Print each line below verbatim, skipping every picture.

### Data for review
>>>>

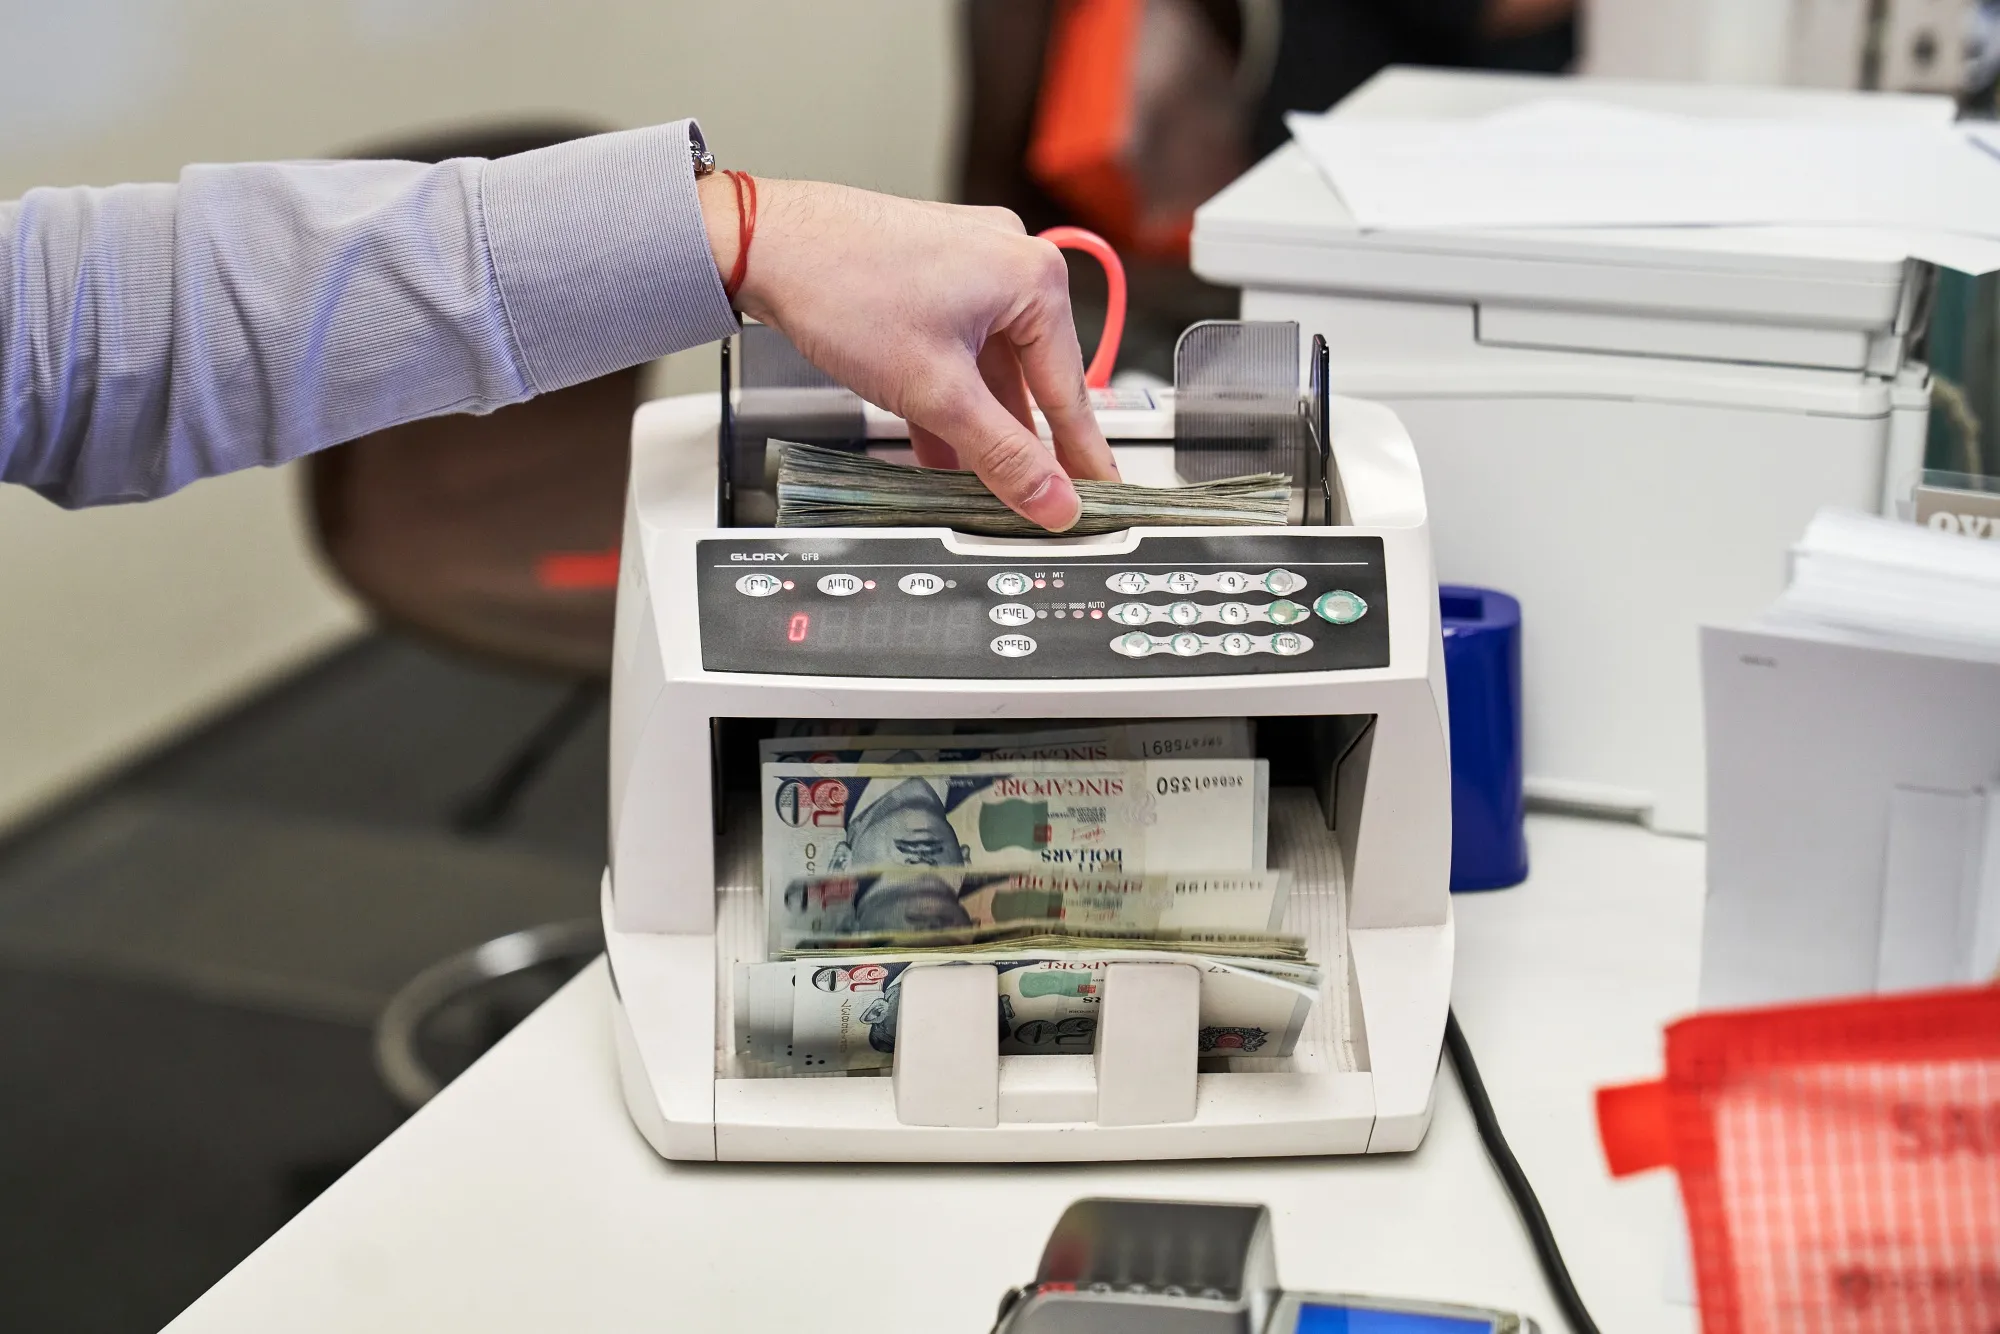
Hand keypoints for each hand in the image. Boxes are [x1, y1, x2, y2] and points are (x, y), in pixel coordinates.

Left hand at [699, 176, 1119, 531]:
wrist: (765, 243)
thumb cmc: (844, 285)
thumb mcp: (937, 394)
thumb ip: (1002, 456)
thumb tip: (1051, 499)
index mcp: (1034, 277)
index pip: (1070, 392)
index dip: (1082, 457)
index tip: (1099, 496)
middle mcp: (1010, 259)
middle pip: (1031, 378)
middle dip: (1023, 443)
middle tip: (1041, 498)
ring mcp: (971, 261)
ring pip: (990, 366)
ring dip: (981, 424)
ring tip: (982, 482)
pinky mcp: (933, 270)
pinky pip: (960, 346)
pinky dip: (952, 393)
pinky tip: (940, 441)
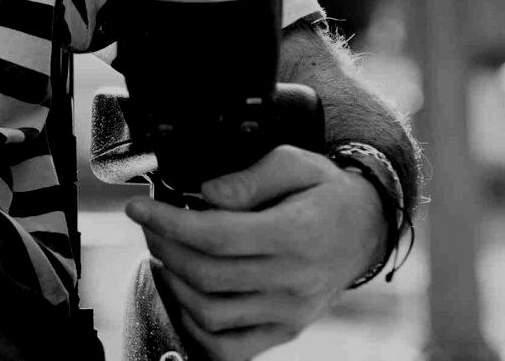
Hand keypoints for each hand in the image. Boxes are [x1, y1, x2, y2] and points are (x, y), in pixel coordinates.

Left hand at [125, 146, 388, 360]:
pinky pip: (231, 347)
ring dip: (174, 284)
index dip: (167, 223)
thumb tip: (208, 194)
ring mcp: (290, 312)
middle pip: (206, 274)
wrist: (367, 229)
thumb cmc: (326, 193)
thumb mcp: (295, 162)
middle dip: (163, 246)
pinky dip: (197, 328)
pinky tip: (186, 296)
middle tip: (150, 225)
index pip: (215, 236)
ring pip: (211, 314)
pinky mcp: (286, 330)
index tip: (137, 208)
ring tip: (164, 254)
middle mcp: (293, 280)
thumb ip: (250, 177)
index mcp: (295, 235)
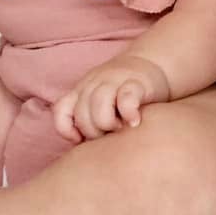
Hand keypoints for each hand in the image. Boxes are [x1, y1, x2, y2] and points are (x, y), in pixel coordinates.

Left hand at [53, 56, 170, 141]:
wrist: (154, 61)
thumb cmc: (124, 93)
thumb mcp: (100, 100)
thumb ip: (89, 118)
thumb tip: (81, 152)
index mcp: (82, 90)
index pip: (61, 110)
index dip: (66, 130)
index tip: (80, 140)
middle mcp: (94, 83)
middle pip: (82, 113)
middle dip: (94, 132)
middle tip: (109, 135)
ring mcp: (115, 80)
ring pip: (99, 105)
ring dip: (108, 123)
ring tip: (121, 129)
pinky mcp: (137, 82)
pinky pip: (126, 98)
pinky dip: (129, 114)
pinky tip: (134, 122)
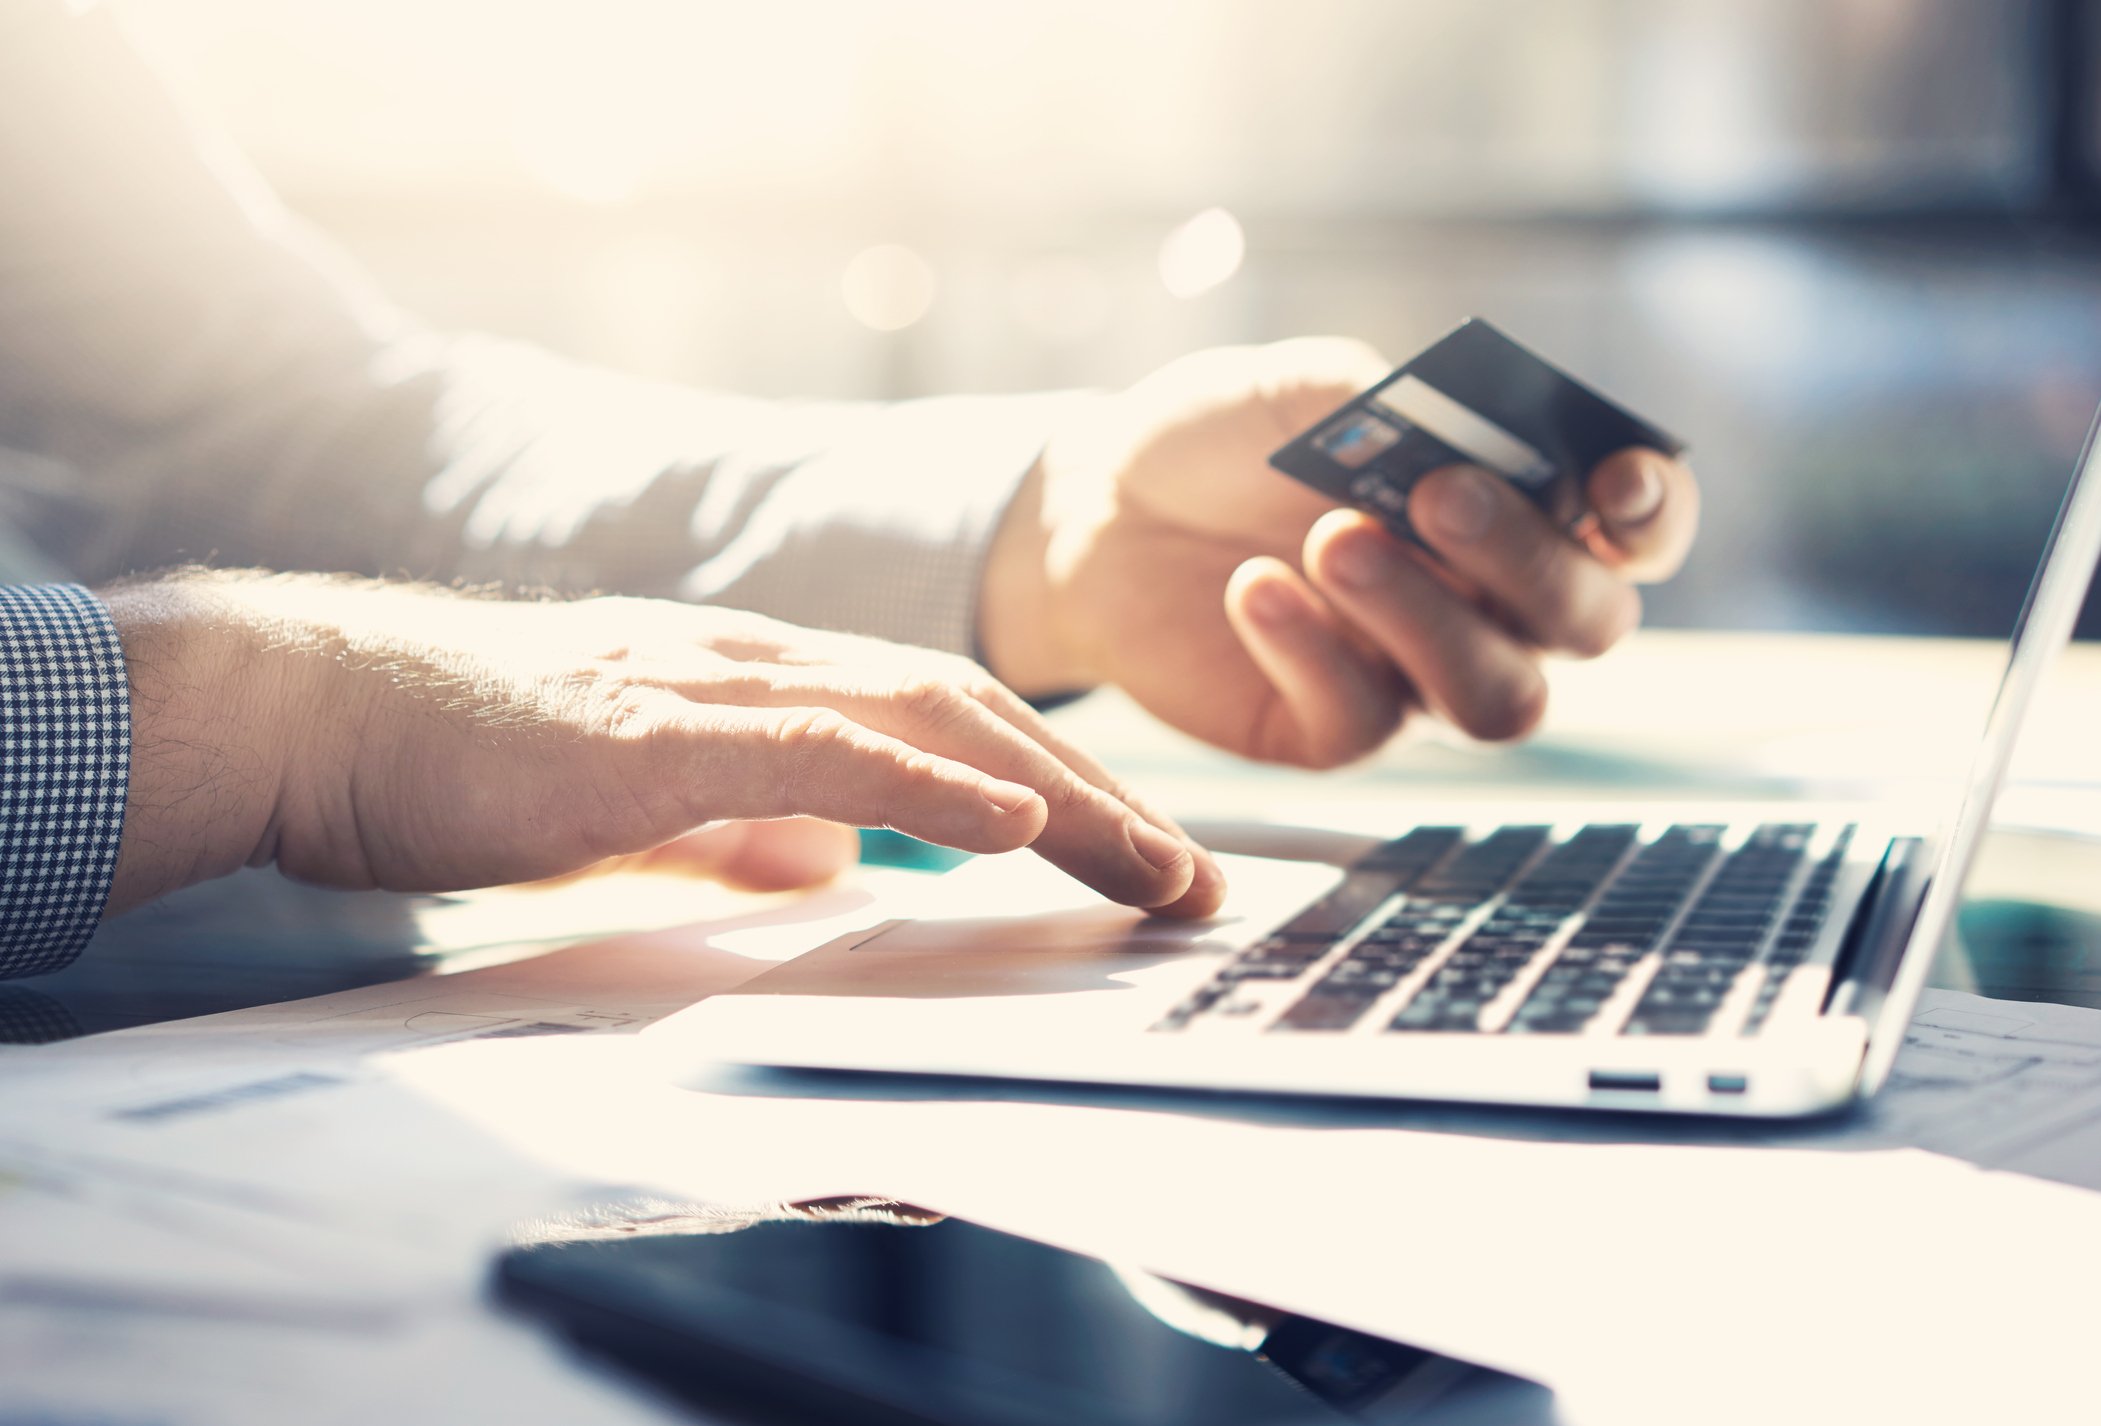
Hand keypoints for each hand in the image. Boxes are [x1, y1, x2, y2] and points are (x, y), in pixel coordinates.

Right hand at [102, 573, 1224, 916]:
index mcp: (760, 684)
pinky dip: (926, 784)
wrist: (328, 711)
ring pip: (923, 720)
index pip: (944, 722)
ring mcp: (712, 685)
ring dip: (1054, 794)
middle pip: (969, 714)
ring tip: (1149, 861)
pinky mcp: (655, 731)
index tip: (1136, 853)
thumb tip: (829, 866)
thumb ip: (739, 828)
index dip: (1056, 782)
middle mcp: (759, 664)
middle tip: (1192, 874)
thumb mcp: (642, 806)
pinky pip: (817, 749)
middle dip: (1098, 796)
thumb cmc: (470, 760)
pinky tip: (1011, 821)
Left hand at [980, 339, 1698, 765]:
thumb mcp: (1310, 391)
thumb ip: (1402, 408)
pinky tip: (1254, 588)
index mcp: (1520, 509)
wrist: (1102, 504)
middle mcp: (1494, 606)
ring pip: (1497, 697)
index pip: (1637, 533)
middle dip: (1527, 559)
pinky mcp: (1332, 730)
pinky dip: (1314, 649)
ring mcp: (1419, 678)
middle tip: (1437, 495)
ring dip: (1429, 619)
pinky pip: (1364, 721)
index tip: (1614, 481)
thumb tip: (1473, 438)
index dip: (1652, 514)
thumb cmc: (1227, 438)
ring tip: (1334, 540)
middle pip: (1587, 624)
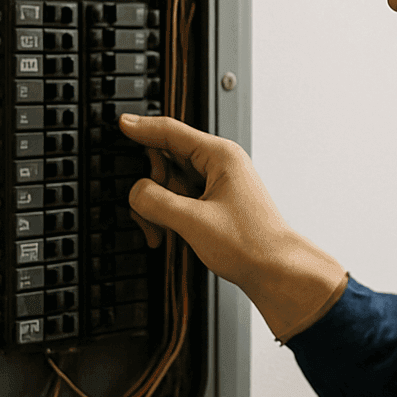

<<<<

### Task response
Hand keypoints for each hand in the image. Boxes are [x1, y1, x2, y2] and points are (x, y), in pixel coordinates.

Left hand at [699, 176, 1119, 531]:
wrist: (765, 243)
thumb cmc: (844, 285)
thumb mcp: (937, 394)
thumb ip: (1002, 456)
thumb tip: (1051, 499)
index mcp: (1034, 277)
index pip: (1070, 392)
index dip: (1082, 457)
index tip: (1099, 496)
middle mcp: (1010, 259)
middle pip: (1031, 378)
middle dip: (1023, 443)
middle tip: (1041, 498)
ring mcp: (971, 261)
ring pip: (990, 366)
ring dip: (981, 424)
ring tip: (982, 482)
pinky mcp: (933, 270)
pinky pip: (960, 346)
pinky dip: (952, 393)
pinky tip: (940, 441)
Hand keypoints for each hand in the image. Boxes are [x1, y1, x2, y2] and points are (x, y), in pixel coordinates.

Left hand at [125, 146, 388, 360]:
pinky pip: (231, 347)
ring dip: (174, 284)
index dip: (167, 223)
thumb tip: (208, 194)
ring mcp: (290, 312)
middle pip: (206, 274)
wrist: (367, 229)
thumb cmc: (326, 193)
thumb mcp: (295, 162)
middle dip: (163, 246)
pinky dip: (197, 328)
pinky tip: (186, 296)
middle tip: (150, 225)
index pip: (215, 236)
ring pip: (211, 314)
pinky mcp: (286, 330)
index tip: (137, 208)
ring tip: (164, 254)
middle mcp: (293, 280)
thumb ip: (250, 177)
index mcp: (295, 235)
Hand keypoints for each hand in the image. Boxes are [x1, y1, x2, y2] and points are (x, y), in pixel coordinates.

Left hand at [53, 56, 170, 141]:
wrist: (154, 61)
thumb cmc: (124, 93)
thumb mcp: (100, 100)
thumb ip: (89, 118)
thumb tip: (81, 152)
index mcp: (82, 90)
index pip: (61, 110)
index dip: (66, 130)
index tip: (80, 140)
middle mcp: (94, 83)
middle pip: (82, 113)
middle dip: (94, 132)
middle tip: (109, 135)
ring mcp: (115, 80)
ring pip: (99, 105)
ring dip: (108, 123)
ring tip: (121, 129)
pinky mcp: (137, 82)
pinky pip: (126, 98)
pinky dip: (129, 114)
pinky tip: (134, 122)
Hand keypoints for each hand in the image. Boxes are [x1, y1, x2, y2] and points are (x, y), in pixel coordinates.

Right hand at [102, 573, 1224, 916]:
index mcp: (760, 684)
pinky dip: (926, 784)
wrist: (328, 711)
ring pip: (923, 720)
index pip: (944, 722)
ring mcp: (712, 685)
ring dip: (1054, 794)
middle pip: (969, 714)
ring tip: (1149, 861)
pinky mcp: (655, 731)
index tip: (1136, 853)
thumb tip: (829, 866)
thumb ip: (739, 828)
index dip: (1056, 782)
middle mcp: (759, 664)
middle tip: (1192, 874)
thumb mcp: (642, 806)
pinky pip: (817, 749)
middle dip: (1098, 796)
thumb cmc: (470, 760)
pinky tip: (1011, 821)
Left hand at [980, 339, 1698, 765]:
thumb mcp: (1310, 391)
thumb ip: (1402, 408)
pinky tip: (1254, 588)
index mcp: (1520, 509)
wrist: (1102, 504)
middle mcp: (1494, 606)
ring pip: (1497, 697)
index pip: (1637, 533)
middle dip: (1527, 559)
pinky mcp: (1332, 730)
pinky dip: (1314, 649)
ring mcp: (1419, 678)
middle tip: (1437, 495)
ring dip: (1429, 619)
pinky pip: (1364, 721)
index tip: (1614, 481)
thumb tip: (1473, 438)
index dip: (1652, 514)
thumb cmc: (1227, 438)
ring tip: (1334, 540)
middle pip: (1587, 624)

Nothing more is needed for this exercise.